(TEXT EXTRACT):
□ □ □ □

549 F.2d 1225 (9th Cir. 1977), 76-1090, United States v. Hendrix
|Citation:||549 F.2d 1225|
|Party Name:||UNITED STATES of America, Plaintiff-Appellee, v. John F. HENDRIX, Sr., Defendant-Appellant.|
|Case Date:||January 17, 1977|
|Court:||United States Courts of Appeals, Court of Appeals for the Ninth Circuit|
Rehearing and Rehearing En Banc Denied March 28, 1977.
Herman A. Hauslein (argued), San Diego, Cal., for defendant-appellant.
Terry J. Knoepp, U.S. Atty., Peter K. Nunez, Asst. U.S. Atty., argued, San Diego, Cal. for plaintiff-appellee; Howard A. Allen, Asst. U.S. Atty., San Diego, Cal. on the brief.
Before DUNIWAY, CARTER and WALLACE, Circuit Judges.
WALLACE, Circuit Judge:
Hendrix appeals his conviction, after a jury trial, of one count of conspiracy to induce, smuggle and transport illegal aliens in violation of 18 U.S.C. § 371 and 8 U.S.C. § 1324 and six counts of transportation of illegal aliens in violation of 8 U.S.C. § 1324(a)(2). Hendrix raises 11 alleged errors, the most substantial of which is that he was denied his Sixth Amendment right to trial by an impartial jury because one of the jurors was biased. We affirm.

□ □ □ □

(SET TASKS):
1. Answer these questions using the Hendrix opinion:
(a) On what date were rehearing and rehearing en banc denied?
(b) Who argued for the defendant-appellant?
(c) How many alleged errors does Hendrix raise?
2. List every circuit judge that the Hendrix opinion names on the panel.

□ □ □ □

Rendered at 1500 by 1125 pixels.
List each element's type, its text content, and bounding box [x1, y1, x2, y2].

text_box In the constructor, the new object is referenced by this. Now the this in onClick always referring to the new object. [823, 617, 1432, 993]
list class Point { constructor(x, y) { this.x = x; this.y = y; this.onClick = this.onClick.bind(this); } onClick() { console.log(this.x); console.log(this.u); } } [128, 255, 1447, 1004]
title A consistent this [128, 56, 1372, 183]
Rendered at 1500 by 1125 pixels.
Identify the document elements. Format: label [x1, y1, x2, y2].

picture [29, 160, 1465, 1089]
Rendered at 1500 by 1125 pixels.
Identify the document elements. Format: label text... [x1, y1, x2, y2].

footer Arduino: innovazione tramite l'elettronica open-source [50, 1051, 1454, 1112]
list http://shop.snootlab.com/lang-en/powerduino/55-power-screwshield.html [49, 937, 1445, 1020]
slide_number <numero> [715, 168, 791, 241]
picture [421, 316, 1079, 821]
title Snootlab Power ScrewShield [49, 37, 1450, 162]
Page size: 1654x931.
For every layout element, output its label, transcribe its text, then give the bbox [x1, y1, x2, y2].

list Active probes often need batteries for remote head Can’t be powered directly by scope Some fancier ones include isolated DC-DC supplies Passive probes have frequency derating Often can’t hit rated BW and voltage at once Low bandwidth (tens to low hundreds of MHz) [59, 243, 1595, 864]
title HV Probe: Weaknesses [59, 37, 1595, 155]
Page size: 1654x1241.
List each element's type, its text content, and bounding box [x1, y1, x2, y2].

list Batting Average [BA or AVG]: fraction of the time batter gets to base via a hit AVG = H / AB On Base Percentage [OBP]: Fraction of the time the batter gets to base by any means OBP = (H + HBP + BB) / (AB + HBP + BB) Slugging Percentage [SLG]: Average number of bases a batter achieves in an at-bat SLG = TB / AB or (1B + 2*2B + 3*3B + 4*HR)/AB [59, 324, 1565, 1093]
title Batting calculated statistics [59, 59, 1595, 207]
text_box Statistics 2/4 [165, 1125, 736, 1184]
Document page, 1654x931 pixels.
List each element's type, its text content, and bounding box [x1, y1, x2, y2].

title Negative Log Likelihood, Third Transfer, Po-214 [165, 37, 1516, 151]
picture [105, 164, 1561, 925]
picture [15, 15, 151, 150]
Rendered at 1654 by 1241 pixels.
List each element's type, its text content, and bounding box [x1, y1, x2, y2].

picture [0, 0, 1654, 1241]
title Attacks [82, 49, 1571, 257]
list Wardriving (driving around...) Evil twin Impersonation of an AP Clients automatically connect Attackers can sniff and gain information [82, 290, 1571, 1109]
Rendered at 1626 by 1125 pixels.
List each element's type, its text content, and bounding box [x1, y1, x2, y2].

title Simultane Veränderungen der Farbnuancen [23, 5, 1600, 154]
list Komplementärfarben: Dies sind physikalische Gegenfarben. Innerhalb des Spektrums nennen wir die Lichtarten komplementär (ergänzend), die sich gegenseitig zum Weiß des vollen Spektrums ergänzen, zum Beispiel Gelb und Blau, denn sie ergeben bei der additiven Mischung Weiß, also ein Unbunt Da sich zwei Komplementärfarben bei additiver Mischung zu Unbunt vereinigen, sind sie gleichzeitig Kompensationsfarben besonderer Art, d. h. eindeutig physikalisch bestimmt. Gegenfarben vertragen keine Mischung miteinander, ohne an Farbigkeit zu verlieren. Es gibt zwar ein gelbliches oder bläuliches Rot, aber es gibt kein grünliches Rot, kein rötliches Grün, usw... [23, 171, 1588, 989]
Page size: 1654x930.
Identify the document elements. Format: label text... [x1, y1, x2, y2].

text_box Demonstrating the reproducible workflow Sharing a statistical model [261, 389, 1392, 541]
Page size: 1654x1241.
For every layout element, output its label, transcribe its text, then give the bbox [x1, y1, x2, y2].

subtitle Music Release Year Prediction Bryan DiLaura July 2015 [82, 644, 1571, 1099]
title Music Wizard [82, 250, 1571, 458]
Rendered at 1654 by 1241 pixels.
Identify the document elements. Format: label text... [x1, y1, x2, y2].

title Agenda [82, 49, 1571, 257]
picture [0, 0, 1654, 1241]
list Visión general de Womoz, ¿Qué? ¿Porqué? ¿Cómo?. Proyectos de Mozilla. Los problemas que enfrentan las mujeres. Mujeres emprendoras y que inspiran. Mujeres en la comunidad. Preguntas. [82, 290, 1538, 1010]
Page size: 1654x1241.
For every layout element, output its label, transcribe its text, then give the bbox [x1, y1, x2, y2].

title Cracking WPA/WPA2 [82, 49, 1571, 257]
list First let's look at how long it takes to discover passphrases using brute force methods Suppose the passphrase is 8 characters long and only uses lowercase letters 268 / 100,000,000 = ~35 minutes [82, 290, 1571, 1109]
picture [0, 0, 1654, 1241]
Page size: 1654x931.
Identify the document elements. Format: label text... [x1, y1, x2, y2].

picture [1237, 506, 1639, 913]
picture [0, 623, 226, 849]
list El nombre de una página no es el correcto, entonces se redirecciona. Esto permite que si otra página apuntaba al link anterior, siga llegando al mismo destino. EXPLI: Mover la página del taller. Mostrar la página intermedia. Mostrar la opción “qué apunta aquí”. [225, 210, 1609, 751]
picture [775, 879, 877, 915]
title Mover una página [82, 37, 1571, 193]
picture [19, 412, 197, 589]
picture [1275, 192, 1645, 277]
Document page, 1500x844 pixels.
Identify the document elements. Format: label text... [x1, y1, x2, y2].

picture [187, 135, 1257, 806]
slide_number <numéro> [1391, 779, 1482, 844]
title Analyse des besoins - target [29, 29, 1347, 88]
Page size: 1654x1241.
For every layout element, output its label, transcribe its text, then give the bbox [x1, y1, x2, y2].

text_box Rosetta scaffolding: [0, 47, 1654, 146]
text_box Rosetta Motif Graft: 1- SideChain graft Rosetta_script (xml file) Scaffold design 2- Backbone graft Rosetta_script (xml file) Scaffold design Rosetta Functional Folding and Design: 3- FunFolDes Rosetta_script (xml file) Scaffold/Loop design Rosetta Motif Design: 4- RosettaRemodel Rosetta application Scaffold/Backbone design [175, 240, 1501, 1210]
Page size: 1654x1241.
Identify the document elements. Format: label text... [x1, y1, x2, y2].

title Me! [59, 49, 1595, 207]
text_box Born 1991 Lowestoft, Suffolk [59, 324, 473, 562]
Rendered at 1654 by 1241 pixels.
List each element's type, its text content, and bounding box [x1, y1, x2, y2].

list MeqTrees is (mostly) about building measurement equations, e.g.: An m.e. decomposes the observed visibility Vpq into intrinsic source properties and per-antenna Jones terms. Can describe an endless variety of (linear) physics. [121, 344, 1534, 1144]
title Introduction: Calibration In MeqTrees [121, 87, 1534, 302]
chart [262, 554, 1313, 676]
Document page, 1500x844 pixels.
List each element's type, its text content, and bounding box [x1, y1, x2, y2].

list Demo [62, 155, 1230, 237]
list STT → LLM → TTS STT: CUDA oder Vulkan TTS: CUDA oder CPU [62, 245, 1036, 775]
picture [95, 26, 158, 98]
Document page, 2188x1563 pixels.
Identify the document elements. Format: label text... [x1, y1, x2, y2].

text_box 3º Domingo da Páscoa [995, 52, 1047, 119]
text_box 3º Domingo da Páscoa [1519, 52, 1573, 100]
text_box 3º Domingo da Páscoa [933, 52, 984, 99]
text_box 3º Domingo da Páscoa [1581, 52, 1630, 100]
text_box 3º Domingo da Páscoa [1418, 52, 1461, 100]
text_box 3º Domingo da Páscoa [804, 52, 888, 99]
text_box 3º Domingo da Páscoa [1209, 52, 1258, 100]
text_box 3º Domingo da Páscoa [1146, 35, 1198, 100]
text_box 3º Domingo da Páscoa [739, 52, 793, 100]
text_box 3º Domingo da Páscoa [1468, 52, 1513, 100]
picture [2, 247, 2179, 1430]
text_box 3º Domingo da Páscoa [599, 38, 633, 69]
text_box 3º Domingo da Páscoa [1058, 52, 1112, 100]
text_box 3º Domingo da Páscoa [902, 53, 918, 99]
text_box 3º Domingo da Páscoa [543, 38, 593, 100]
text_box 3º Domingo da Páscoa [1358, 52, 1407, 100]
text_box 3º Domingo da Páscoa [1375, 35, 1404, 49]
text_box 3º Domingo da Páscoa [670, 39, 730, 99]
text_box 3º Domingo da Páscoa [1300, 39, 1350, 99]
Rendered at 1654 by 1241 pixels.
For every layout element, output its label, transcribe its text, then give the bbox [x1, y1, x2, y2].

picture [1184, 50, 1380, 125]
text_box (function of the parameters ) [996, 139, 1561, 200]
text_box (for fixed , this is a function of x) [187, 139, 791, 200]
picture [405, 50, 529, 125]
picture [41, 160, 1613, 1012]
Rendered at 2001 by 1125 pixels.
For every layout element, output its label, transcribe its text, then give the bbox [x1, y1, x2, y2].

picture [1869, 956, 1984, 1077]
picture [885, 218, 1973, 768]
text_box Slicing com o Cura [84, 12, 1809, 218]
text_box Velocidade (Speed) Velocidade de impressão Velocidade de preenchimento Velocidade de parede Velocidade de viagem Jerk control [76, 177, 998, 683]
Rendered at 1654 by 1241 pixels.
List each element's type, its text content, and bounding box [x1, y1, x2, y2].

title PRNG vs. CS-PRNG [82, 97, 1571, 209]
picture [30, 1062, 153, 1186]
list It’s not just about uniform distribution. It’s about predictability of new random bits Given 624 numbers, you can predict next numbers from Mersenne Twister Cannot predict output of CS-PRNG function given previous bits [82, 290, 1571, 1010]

□ □ □ □

(TASK-BY-TASK OUTPUTS):
1.
(a) March 28, 1977
(b) Herman A. Hauslein
(c) 11

2. Duniway, Carter, Wallace